» **Assignment**
Please pick out every line in the entries below that contains the word "Jambi". Case matters.

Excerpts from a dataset

<<<<

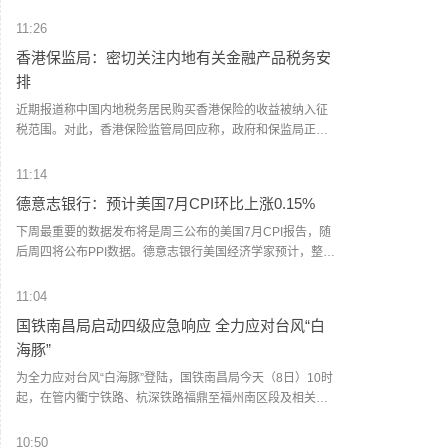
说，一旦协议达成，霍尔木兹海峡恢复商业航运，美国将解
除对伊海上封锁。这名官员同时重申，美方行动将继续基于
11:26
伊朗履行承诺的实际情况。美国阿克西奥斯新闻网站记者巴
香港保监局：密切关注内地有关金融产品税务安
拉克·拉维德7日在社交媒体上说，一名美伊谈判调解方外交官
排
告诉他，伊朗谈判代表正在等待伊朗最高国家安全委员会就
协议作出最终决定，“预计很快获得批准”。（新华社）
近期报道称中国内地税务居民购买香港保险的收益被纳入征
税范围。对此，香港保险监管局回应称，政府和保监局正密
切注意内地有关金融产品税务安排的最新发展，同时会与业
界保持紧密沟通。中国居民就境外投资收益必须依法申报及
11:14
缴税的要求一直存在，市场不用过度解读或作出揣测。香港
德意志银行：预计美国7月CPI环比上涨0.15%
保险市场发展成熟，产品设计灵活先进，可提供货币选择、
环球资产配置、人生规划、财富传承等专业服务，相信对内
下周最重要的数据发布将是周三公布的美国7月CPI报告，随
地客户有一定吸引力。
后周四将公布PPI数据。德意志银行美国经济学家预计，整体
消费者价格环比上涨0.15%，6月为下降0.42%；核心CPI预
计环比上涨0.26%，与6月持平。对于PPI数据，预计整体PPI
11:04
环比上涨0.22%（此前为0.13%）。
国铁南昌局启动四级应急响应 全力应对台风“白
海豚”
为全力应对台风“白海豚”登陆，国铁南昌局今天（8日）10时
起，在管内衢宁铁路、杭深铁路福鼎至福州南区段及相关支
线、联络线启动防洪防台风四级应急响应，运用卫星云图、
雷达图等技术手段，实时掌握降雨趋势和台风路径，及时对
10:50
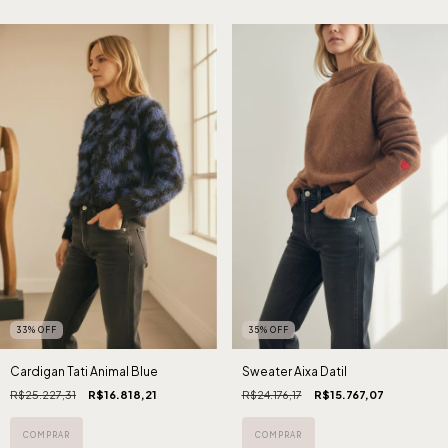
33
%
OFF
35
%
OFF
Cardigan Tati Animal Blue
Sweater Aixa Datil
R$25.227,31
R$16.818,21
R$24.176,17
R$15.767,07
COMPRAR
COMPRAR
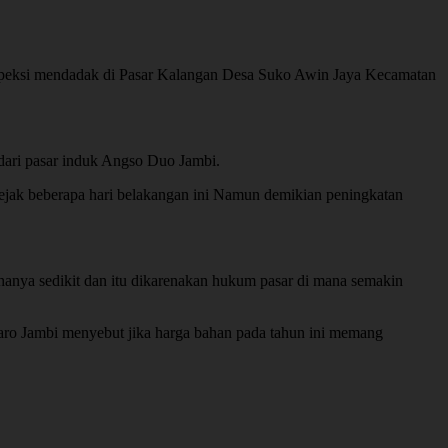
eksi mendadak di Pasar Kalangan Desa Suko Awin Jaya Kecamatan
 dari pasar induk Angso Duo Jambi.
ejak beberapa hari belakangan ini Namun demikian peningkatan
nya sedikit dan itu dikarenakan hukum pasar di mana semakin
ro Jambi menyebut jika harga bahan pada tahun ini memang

>>>>
<<<<

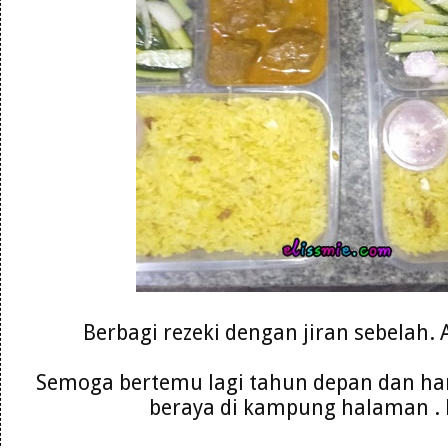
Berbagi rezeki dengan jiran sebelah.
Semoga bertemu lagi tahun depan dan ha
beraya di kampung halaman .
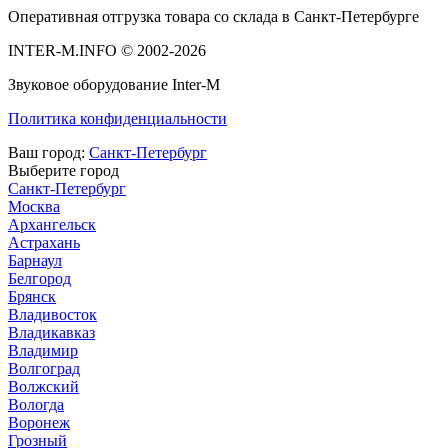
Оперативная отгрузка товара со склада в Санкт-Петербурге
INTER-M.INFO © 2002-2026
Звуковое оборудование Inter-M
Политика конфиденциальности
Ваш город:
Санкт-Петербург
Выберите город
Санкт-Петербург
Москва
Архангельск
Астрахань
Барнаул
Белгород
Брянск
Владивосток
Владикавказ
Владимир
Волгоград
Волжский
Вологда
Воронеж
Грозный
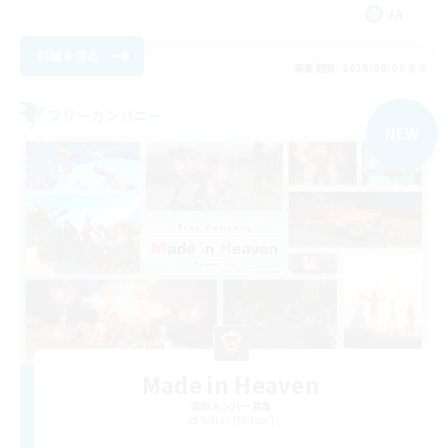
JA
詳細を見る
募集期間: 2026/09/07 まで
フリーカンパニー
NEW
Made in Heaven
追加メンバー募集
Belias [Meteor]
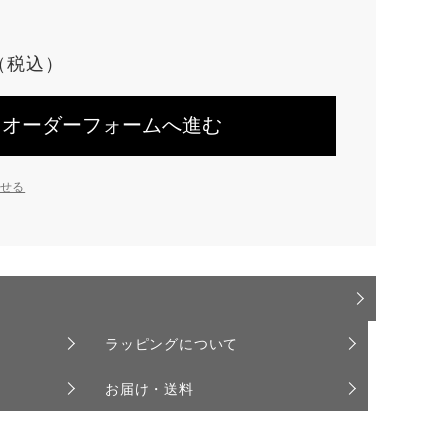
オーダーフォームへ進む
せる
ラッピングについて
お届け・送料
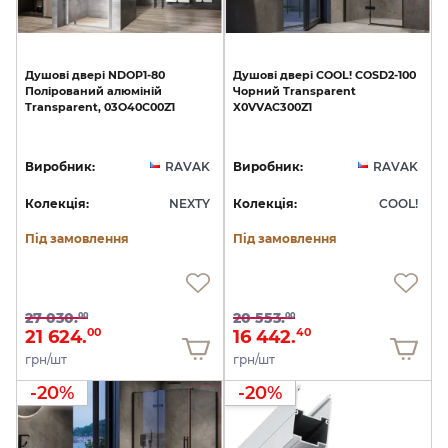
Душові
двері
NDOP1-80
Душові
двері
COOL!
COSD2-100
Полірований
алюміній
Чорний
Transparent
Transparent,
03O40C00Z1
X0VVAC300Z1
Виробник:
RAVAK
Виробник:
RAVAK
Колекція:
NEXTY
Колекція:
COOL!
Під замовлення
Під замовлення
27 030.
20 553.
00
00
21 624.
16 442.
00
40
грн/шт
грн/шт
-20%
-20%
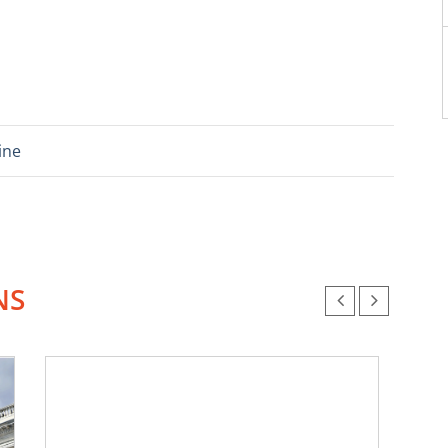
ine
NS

>>>>
<<<<

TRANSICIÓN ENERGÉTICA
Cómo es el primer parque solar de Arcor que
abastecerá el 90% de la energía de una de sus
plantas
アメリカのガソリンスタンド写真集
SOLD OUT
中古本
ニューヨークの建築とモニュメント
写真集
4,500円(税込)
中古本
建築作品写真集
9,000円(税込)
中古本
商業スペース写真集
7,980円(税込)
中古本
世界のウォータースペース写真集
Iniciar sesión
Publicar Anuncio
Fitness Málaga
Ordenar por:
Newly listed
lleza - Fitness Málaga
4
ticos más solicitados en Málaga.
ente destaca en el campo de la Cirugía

>>>>

» **Answer to the exercise**
 dari pasar induk Angso Duo Jambi.
ro Jambi menyebut jika harga bahan pada tahun ini memang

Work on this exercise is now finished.